Plots
Elogio del fragmento (y del rebusque)
A propósito de Luis Roldán
No cambia. Sonriendo, una vez más, Luis Roldán nos ha vuelto a embaucar. Y aunque ahora nos presenta nuevas y cada vez más sofisticadas triquiñuelas —ya tiene setenta, y sabe demasiado—, por mucho menos, hace más de dos mil años, Platón echó a los poetas y a los artistas de la polis y nunca más los dejó regresar.
Y es que a Platón le jodía en el alma que los artistas siempre se salieran con la suya: como apelaban a nuestros más bajos instintos, uno terminaba inexorablemente seducido y luego más perdido que nunca, porque en lugar de acercarse a la verdad quedaba más lejos de ella. Y ya sea por ser artista o por ser caleño, Roldán es un seductor nato, capaz de crear, como los palabreros de la Plaza Caicedo —que con dos giros de frase atrapan a cualquiera y erigen un espectáculo en el aire—, una fantasmagoría de la nada.

Registros de datos
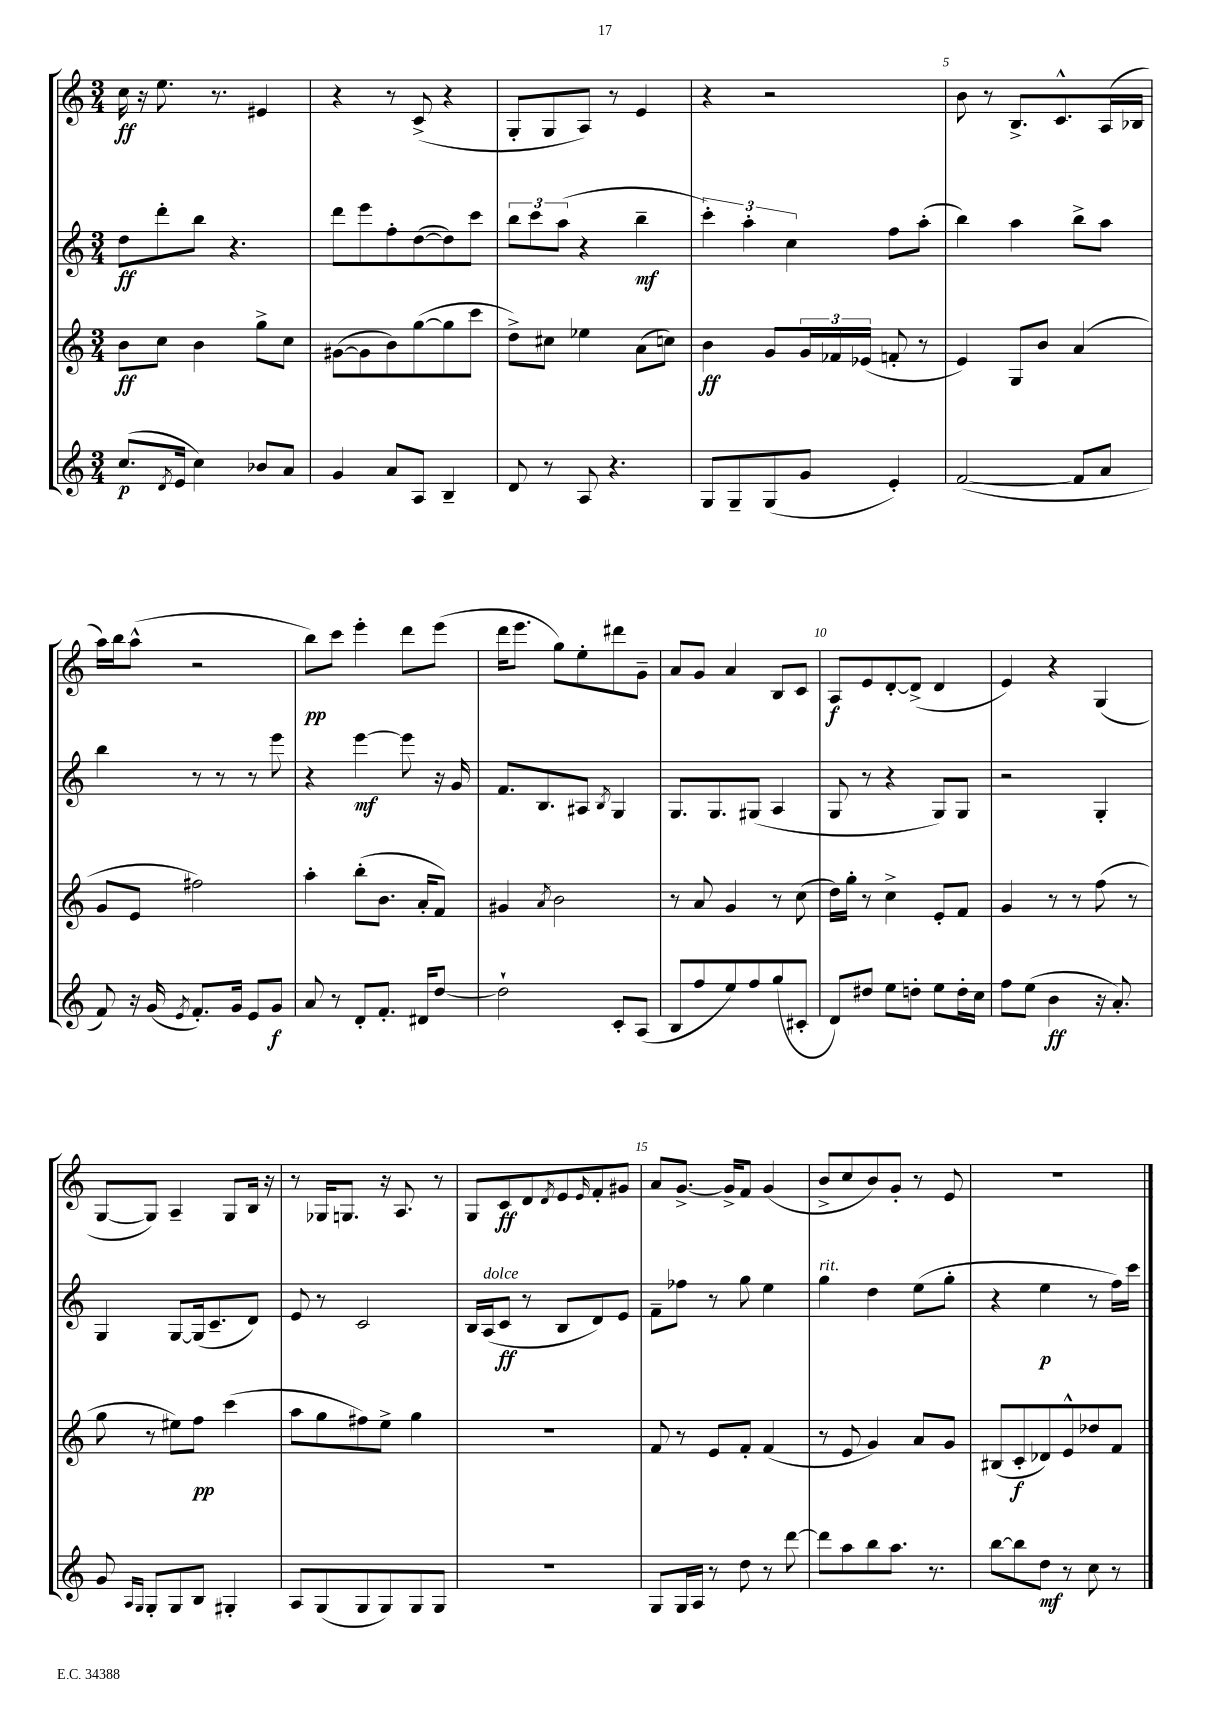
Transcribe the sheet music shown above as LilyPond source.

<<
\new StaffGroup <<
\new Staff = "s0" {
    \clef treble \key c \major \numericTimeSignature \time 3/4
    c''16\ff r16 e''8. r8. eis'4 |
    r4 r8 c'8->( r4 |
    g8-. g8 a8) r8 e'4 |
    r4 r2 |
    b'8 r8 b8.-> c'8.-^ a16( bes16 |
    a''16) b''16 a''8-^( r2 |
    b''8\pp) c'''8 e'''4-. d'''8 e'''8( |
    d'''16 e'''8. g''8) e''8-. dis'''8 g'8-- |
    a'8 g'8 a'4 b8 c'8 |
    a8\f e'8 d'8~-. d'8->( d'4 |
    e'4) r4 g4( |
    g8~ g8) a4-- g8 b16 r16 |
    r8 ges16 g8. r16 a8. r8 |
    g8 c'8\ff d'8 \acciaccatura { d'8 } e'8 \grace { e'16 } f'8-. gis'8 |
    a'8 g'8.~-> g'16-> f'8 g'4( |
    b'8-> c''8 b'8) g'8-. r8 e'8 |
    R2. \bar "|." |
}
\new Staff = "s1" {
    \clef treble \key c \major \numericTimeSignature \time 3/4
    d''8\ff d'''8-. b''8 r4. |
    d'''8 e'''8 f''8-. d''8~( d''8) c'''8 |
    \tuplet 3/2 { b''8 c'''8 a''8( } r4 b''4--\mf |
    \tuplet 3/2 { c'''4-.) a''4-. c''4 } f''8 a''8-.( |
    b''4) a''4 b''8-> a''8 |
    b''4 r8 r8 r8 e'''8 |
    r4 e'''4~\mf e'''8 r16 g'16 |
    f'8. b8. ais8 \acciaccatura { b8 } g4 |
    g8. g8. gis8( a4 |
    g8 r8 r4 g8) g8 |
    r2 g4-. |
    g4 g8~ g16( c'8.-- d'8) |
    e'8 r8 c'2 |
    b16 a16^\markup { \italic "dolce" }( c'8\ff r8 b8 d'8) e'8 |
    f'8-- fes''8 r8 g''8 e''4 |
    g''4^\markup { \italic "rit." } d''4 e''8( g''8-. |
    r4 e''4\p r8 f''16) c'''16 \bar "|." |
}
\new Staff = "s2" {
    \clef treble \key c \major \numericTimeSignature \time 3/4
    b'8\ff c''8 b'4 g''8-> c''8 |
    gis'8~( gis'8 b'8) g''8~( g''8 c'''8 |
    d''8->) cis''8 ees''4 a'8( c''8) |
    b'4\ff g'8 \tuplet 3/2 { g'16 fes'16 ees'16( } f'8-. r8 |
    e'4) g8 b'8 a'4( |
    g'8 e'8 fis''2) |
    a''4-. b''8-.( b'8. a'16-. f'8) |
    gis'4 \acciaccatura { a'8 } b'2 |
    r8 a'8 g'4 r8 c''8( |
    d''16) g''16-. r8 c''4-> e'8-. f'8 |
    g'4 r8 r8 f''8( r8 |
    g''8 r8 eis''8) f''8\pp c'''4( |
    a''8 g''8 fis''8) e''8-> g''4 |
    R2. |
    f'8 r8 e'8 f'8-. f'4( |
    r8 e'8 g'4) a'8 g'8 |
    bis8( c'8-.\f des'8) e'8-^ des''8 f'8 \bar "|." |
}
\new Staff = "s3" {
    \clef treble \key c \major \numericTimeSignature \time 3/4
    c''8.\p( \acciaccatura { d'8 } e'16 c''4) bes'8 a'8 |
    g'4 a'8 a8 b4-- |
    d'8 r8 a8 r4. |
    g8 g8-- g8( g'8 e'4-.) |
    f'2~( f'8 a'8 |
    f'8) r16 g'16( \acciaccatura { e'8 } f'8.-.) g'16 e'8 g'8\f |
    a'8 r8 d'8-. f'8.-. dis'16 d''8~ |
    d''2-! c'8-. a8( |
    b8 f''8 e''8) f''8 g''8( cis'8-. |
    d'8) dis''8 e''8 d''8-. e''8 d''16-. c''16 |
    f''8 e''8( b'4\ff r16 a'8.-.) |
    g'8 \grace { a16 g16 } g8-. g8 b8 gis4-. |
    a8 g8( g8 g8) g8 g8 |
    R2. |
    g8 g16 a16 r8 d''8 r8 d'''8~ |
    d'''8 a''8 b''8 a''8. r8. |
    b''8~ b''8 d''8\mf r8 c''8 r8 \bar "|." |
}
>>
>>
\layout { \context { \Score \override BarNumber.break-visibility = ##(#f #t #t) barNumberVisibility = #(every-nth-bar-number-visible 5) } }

• _Tarea pendiente_: Según el texto sobre Luis Roldán, ¿a quiénes echó Platón de la polis?

• _Solución_: A los poetas y a los artistas.